Finding the Steady State Output of a Linear Recurrent Network

Question

I'm taking a Computational Neuroscience class on Coursera. So far it's been going great! However, I'm getting a little stuck on one of the quiz problems.

I am not taking this class for a certificate or anything. Solely for fun. I already took the quiz and after awhile, I guessed the answer, so this is not even going to be answering the quiz.

The question is framed as the following: Suppose that we had a linear recurrent network of 5 input nodes and 5 output nodes. Let us say that our network's weight matrix W is:

W = [0.6 0.1 0.1 0.1 0.1]
    [0.1 0.6 0.1 0.1 0.1]
    [0.1 0.1 0.6 0.1 0.1]
    [0.1 0.1 0.1 0.6 0.1]
    [0.1 0.1 0.1 0.1 0.6]

(Essentially, all 0.1, besides 0.6 on the diagonals.)

Suppose that we have a static input vector u:

u = [0.6]
    [0.5]
    [0.6]
    [0.2]
    [0.1]

Finally, suppose that we have a recurrent weight matrix M:

M = [-0.25, 0, 0.25, 0.25, 0]
    [0, -0.25, 0, 0.25, 0.25]
    [0.25, 0, -0.25, 0, 0.25]
    [0.25, 0.25, 0, -0.25, 0]
    [0, 0.25, 0.25, 0, -0.25]

Which of the following is the steady state output v_ss of the network? (Hint: See the lecture on recurrent networks, and consider writing some Octave or Matlab code to handle the eigenvectors/values (you may use the "eig" function))'

The notes for the class can be found here. Specifically, the equation for the steady state formula can be found on slides 5 and 6.

I have the following code.

import numpy as np

# Construct W, the network weight matrix
W = np.ones((5,5))
W = W / 10.
np.fill_diagonal(W, 0.6)
# Construct u, the static input vector
u = np.zeros(5)
u[0] = 0.6
u[1] = 0.5
u[2] = 0.6
u[3] = 0.2
u[4] = 0.1
# Connstruct M, the recurrent weight matrix
M = np.zeros((5,5))
np.fill_diagonal(M, -0.25)
for i in range(3):
    M[2+i][i] = 0.25
    M[i][2+i] = 0.25
for i in range(2):
    M[3+i][i] = 0.25
    M[i][3+i] = 0.25

# We need to matrix multiply W and u together to get h
# NOTE: cannot use W * u, that's going to do a scalar multiply
# it's element wise otherwise
h = W.dot(u)
print 'This is h' 
print h

# Ok then the big deal is:
#                               h dot e_i
# v_ss = sum_(over all eigens) ------------ e_i
#                               1 - lambda_i

eigs = np.linalg.eig(M)

eigenvalues = eigs[0]
eigenvectors = eigs[1]

v_ss = np.zeros(5)
for i in range(5):
    v_ss += (np.dot(h,eigenvectors[:, i]))/((1.0-eigenvalues[i])) * eigenvectors[:,i]
print 'This is our steady state v_ss'
print v_ss

The correct answer is:

[0.616, 0.540, 0.609, 0.471, 0.430]

This is what I am getting:

This is our steady state v_ss
[ 0.64362264  0.5606784   0.56007018  0.50057043  0.40172501]

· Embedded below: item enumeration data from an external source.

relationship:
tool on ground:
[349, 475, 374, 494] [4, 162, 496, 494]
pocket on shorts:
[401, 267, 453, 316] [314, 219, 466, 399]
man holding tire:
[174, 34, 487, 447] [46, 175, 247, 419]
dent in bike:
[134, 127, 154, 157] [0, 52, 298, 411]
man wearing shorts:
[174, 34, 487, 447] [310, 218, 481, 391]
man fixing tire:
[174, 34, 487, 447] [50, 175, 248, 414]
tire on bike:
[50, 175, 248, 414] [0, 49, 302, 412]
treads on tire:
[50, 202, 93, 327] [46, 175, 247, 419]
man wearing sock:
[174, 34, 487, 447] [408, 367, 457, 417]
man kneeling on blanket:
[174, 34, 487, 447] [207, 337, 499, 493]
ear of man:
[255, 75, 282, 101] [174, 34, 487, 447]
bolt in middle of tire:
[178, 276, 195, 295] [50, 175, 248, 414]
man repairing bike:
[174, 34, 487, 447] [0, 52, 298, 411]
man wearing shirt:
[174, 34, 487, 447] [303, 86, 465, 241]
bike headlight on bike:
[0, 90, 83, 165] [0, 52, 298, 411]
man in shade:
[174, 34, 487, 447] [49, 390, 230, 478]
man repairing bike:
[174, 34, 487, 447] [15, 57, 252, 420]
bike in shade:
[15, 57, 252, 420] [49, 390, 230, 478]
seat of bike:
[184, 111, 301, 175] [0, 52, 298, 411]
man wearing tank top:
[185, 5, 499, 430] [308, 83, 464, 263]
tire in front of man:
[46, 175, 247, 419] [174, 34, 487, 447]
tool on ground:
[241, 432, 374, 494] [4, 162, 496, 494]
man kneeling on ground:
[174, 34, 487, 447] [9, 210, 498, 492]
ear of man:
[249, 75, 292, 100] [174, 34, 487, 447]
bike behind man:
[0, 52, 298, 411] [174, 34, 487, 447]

Can anyone spot my bug? Thank you so much! I greatly appreciate it and apologize for the long blog post. Essentially, all you need to look at, is slide 5 and 6 on that top link.

Answer 1

I tryied your solution with my matrices:

W = np.array([[0.6 , 0.1 , 0.1 , 0.1 , 0.1],
                [0.1 , 0.6 , 0.1 , 0.1 , 0.1],
                [0.1 , 0.1 , 0.6 , 0.1 , 0.1],
                [0.1 , 0.1 , 0.1 , 0.6 , 0.1],
                [0.1 , 0.1 , 0.1 , 0.1 , 0.6]])
u = np.array([.6, .5, .6, .2, .1])

M = np.array([[-0.75 , 0 , 0.75 , 0.75 , 0],
                [0 , -0.75 , 0 , 0.75 , 0.75],
                [0.75 , 0 , -0.75 , 0 , 0.75],
                [0.75 , 0.75 , 0.0 , -0.75 , 0],
                [0 , 0.75 , 0.75 , 0 , -0.75]])

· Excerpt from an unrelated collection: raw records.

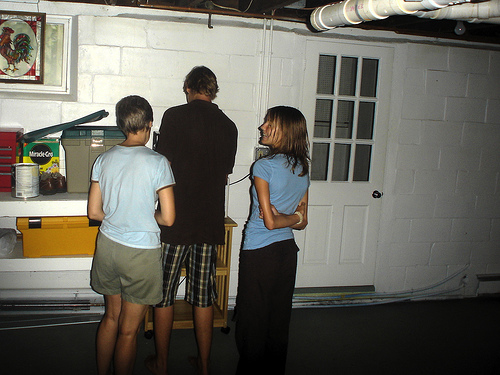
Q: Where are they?
A: In a basement.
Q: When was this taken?
A: At night.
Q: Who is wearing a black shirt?
A: The man.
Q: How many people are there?
A: Three.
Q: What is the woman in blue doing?
A: Smiling.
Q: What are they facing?
A: A table.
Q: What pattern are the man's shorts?
A: Plaid.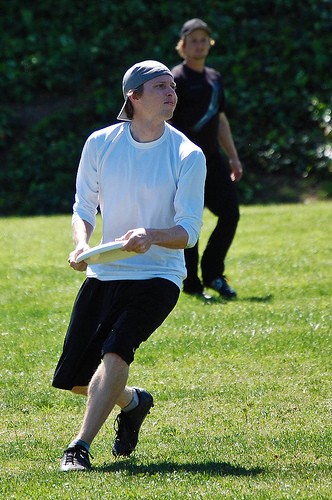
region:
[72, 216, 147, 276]
White frisbee in hands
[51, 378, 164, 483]
Man is wearing cleats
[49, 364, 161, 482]
Man's cleats are black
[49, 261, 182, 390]
Man's black athletic shorts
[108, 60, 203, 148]
Man has hat on backwards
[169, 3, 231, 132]
Man in back is standing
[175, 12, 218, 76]
Man in back is wearing hat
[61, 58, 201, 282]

and your code generated the right solution:

This is h
[ 0.5   0.45  0.5   0.3   0.25]
This is our steady state v_ss
[ 1.663354    1.5762684   1.66344153  1.56488258  1.53205348]

Maybe the problem is with the Test on coursera. Have you tryed to contact them on the forum?